À peine rouverte à la fin du mois de mars - après 19 mois d'interruption -, la voilà recoupée pour à nouveau cinq jours : la ligne ferroviaire entre Paris, Lyon, Turin et Milan, qui passe par la Savoie, a été à nouveau interrompue entre le lundi 30 juin et le samedi 5 juillet en raison des violentes intempéries et des inondations qui ont touché les communes de Modane et de Fourneaux la semaine dernière.
Ces coulées de boue, qui ont franchi pour la première fois les digues des deux villes, n'ont cette fois pas endommagé les installations.

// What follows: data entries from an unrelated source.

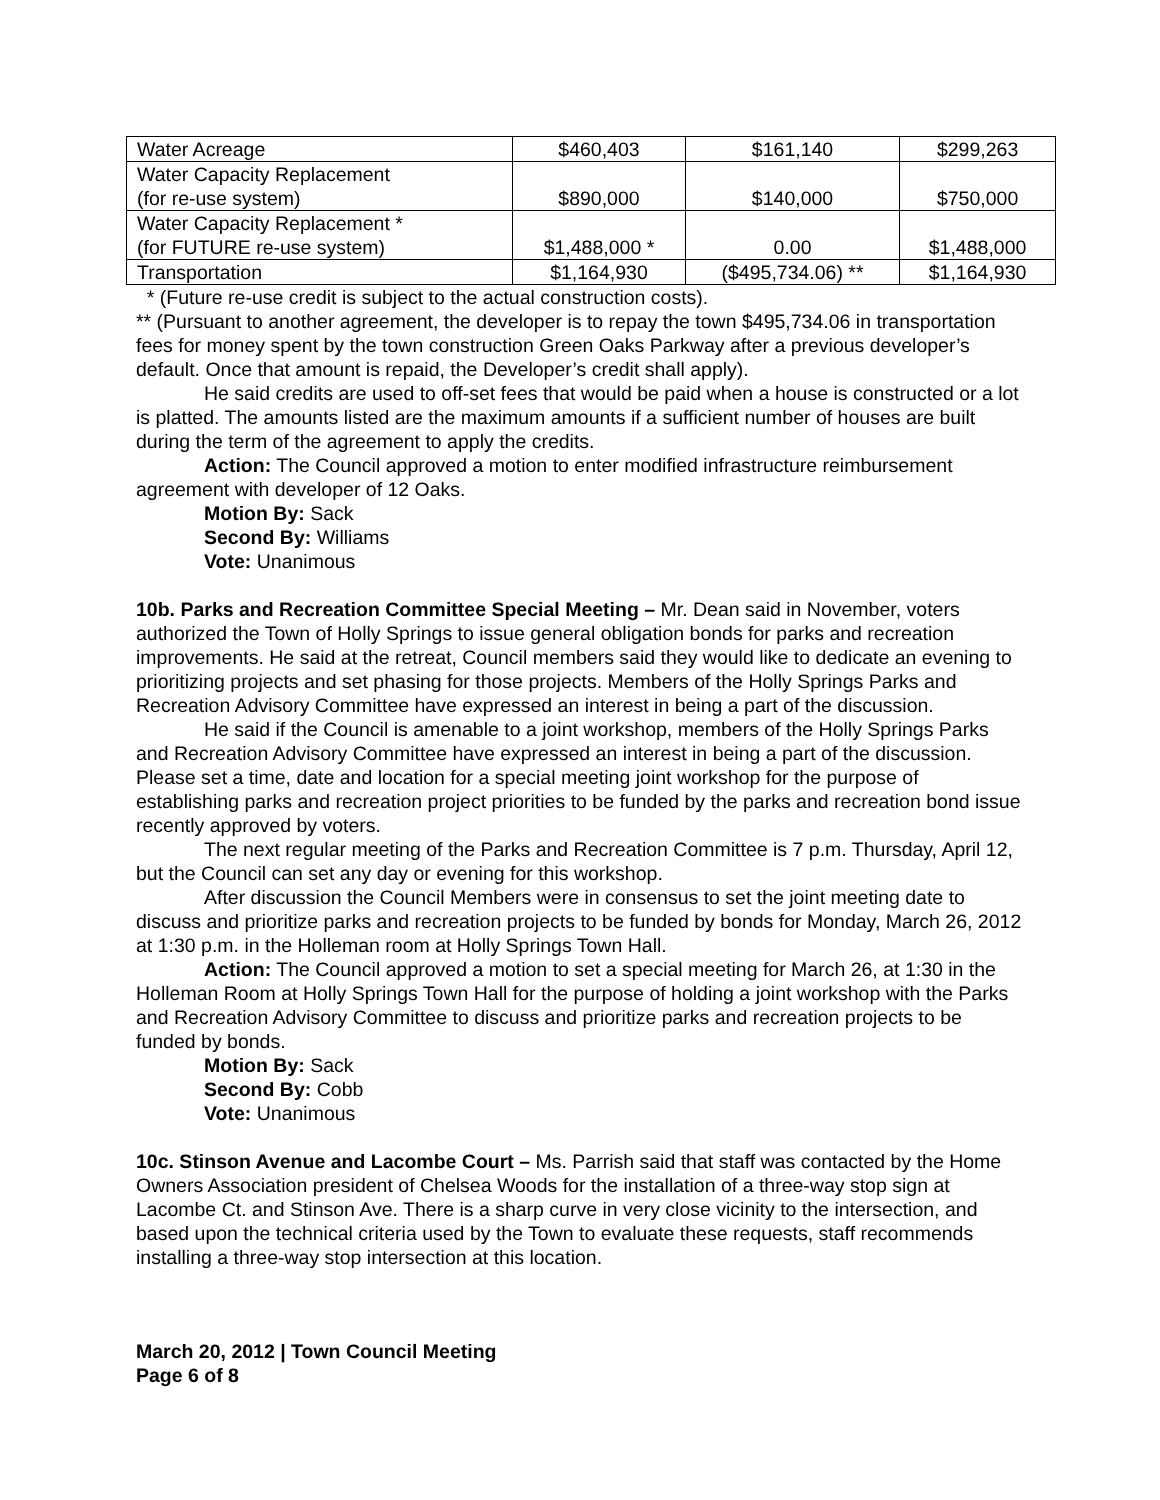| Water Acreage | $460,403 | $161,140 | $299,263 |
| Water Capacity Replacement (for re-use system) | $890,000 | $140,000 | $750,000 |
| Water Capacity Replacement * (for FUTURE re-use system) | $1,488,000 * | 0.00 | $1,488,000 |
| Transportation | $1,164,930 | ($495,734.06) ** | $1,164,930 |
* (Future re-use credit is subject to the actual construction costs).
** (Pursuant to another agreement, the developer is to repay the town $495,734.06 in transportation fees for money spent by the town construction Green Oaks Parkway after a previous developer’s default. Once that amount is repaid, the Developer’s credit shall apply).
He said credits are used to off-set fees that would be paid when a house is constructed or a lot is platted. The amounts listed are the maximum amounts if a sufficient number of houses are built during the term of the agreement to apply the credits.
Action: The Council approved a motion to enter modified infrastructure reimbursement agreement with developer of 12 Oaks.
Motion By: Sack
Second By: Williams
Vote: Unanimous
10b. Parks and Recreation Committee Special Meeting – Mr. Dean said in November, voters authorized the Town of Holly Springs to issue general obligation bonds for parks and recreation improvements. He said at the retreat, Council members said they would like to dedicate an evening to prioritizing projects and set phasing for those projects. Members of the Holly Springs Parks and Recreation Advisory Committee have expressed an interest in being a part of the discussion.
He said if the Council is amenable to a joint workshop, members of the Holly Springs Parks and Recreation Advisory Committee have expressed an interest in being a part of the discussion. Please set a time, date and location for a special meeting joint workshop for the purpose of establishing parks and recreation project priorities to be funded by the parks and recreation bond issue recently approved by voters.
The next regular meeting of the Parks and Recreation Committee is 7 p.m. Thursday, April 12, but the Council can set any day or evening for this workshop.
After discussion the Council Members were in consensus to set the joint meeting date to discuss and prioritize parks and recreation projects to be funded by bonds for Monday, March 26, 2012 at 1:30 p.m. in the Holleman room at Holly Springs Town Hall.
Action: The Council approved a motion to set a special meeting for March 26, at 1:30 in the Holleman Room at Holly Springs Town Hall for the purpose of holding a joint workshop with the Parks and Recreation Advisory Committee to discuss and prioritize parks and recreation projects to be funded by bonds.
Motion By: Sack
Second By: Cobb
Vote: Unanimous
10c. Stinson Avenue and Lacombe Court – Ms. Parrish said that staff was contacted by the Home Owners Association president of Chelsea Woods for the installation of a three-way stop sign at Lacombe Ct. and Stinson Ave. There is a sharp curve in very close vicinity to the intersection, and based upon the technical criteria used by the Town to evaluate these requests, staff recommends installing a three-way stop intersection at this location.
March 20, 2012 | Town Council Meeting
Page 6 of 8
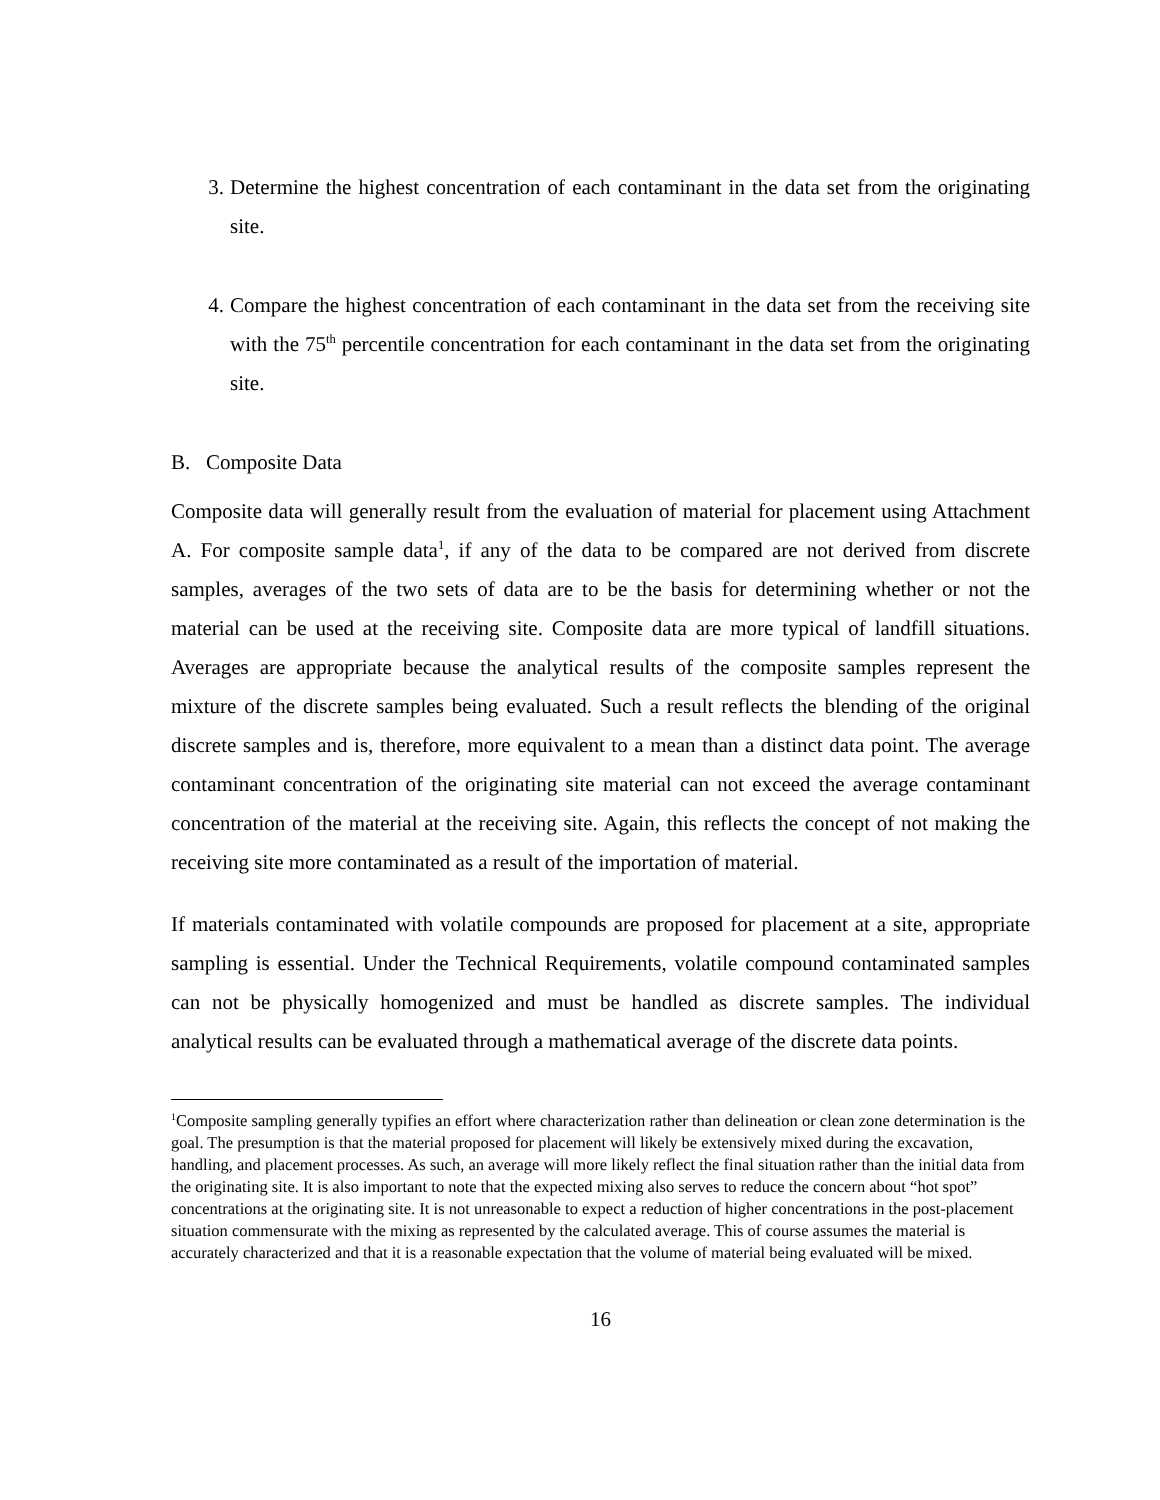3. Determine the highest concentration of each contaminant in the data set from the originating site.
4. Compare the highest concentration of each contaminant in the data set from the receiving site with the 75<sup>th</sup> percentile concentration for each contaminant in the data set from the originating site.
B. Composite Data
Composite data will generally result from the evaluation of material for placement using Attachment A. For composite sample data<sup>1</sup>, if any of the data to be compared are not derived from discrete samples, averages of the two sets of data are to be the basis for determining whether or not the material can be used at the receiving site. Composite data are more typical of landfill situations. Averages are appropriate because the analytical results of the composite samples represent the mixture of the discrete samples being evaluated. Such a result reflects the blending of the original discrete samples and is, therefore, more equivalent to a mean than a distinct data point. The average contaminant concentration of the originating site material can not exceed the average contaminant concentration of the material at the receiving site. Again, this reflects the concept of not making the receiving site more contaminated as a result of the importation of material.
If materials contaminated with volatile compounds are proposed for placement at a site, appropriate sampling is essential. Under the Technical Requirements, volatile compound contaminated samples can not be physically homogenized and must be handled as discrete samples. The individual analytical results can be evaluated through a mathematical average of the discrete data points.
<sup>1</sup> Composite sampling generally typifies an effort where characterization rather than delineation or clean zone determination is the goal. The presumption is that the material proposed for placement will likely be extensively mixed during the excavation, handling, and placement processes. As such, an average will more likely reflect the final situation rather than the initial data from the originating site. It is also important to note that the expected mixing also serves to reduce the concern about “hot spot” concentrations at the originating site. It is not unreasonable to expect a reduction of higher concentrations in the post-placement situation commensurate with the mixing as represented by the calculated average. This of course assumes the material is accurately characterized and that it is a reasonable expectation that the volume of material being evaluated will be mixed.
16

Après le trafic voyageur cette semaine, le fret doit être relancé d'ici à la mi-juillet, a indiqué Béatrice Leloup, directrice territoriale de SNCF Réseau en Auvergne-Rhône-Alpes.
Mais le spectre de la dernière grande coupure a ressurgi : entre août 2023 et mars 2025, la liaison transfrontalière a en effet été coupée en raison de l'effondrement d'un pan de montagne, à quelques dizaines de kilomètres dans la vallée de la Maurienne.
Les trafics voyageurs et marchandises, jusqu'alors au nombre maximal de 54 trains autorisés par jour, pour environ 5 millions de tonnes transportées par an, ont donc dû, pendant plus d'un an et demi, se reporter vers d'autres modes de transport pour traverser la frontière : en avion pour une partie du trafic voyageurs, par d'autres routes ferroviaires (en passant par la Suisse ou par Nice en direction de Vintimille, en Italie), ou encore par la route en passant par les tunnels du Fréjus ou du Mont-Blanc.
Sachant que jusqu'alors, la part modale du rail était de moins de 10% par rapport à la route sur cet axe, en baisse continuelle. Dans l'Union européenne, celle-ci est de 15%.